#### TASK DIRECTIONS:
In the data below, find each line that contains the word "output" and copy it.

#### EXERCISE INPUT:
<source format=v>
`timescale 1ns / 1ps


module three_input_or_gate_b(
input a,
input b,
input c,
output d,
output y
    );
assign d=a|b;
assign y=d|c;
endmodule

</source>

...

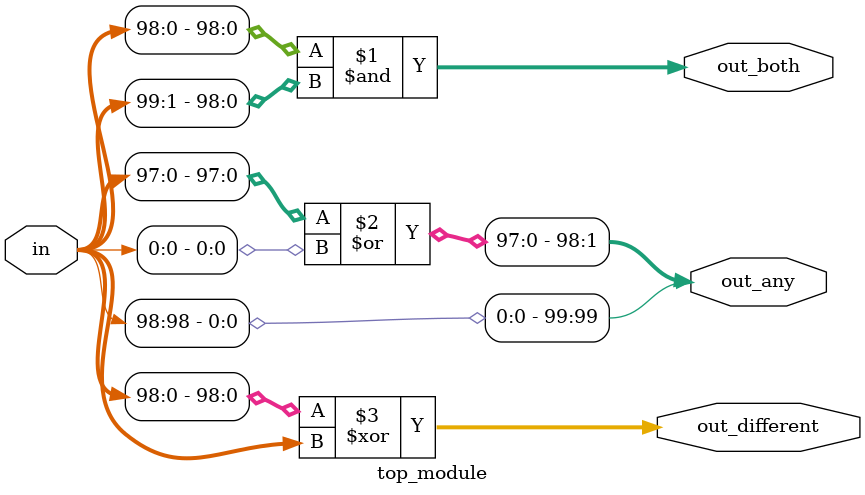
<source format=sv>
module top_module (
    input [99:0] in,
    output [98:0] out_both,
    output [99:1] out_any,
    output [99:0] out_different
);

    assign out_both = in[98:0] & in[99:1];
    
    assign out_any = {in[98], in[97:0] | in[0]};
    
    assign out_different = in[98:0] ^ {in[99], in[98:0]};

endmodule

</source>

#### TASK ANSWER:
output d,
output y
    output [98:0] out_both,
    output [99:1] out_any,
    output [99:0] out_different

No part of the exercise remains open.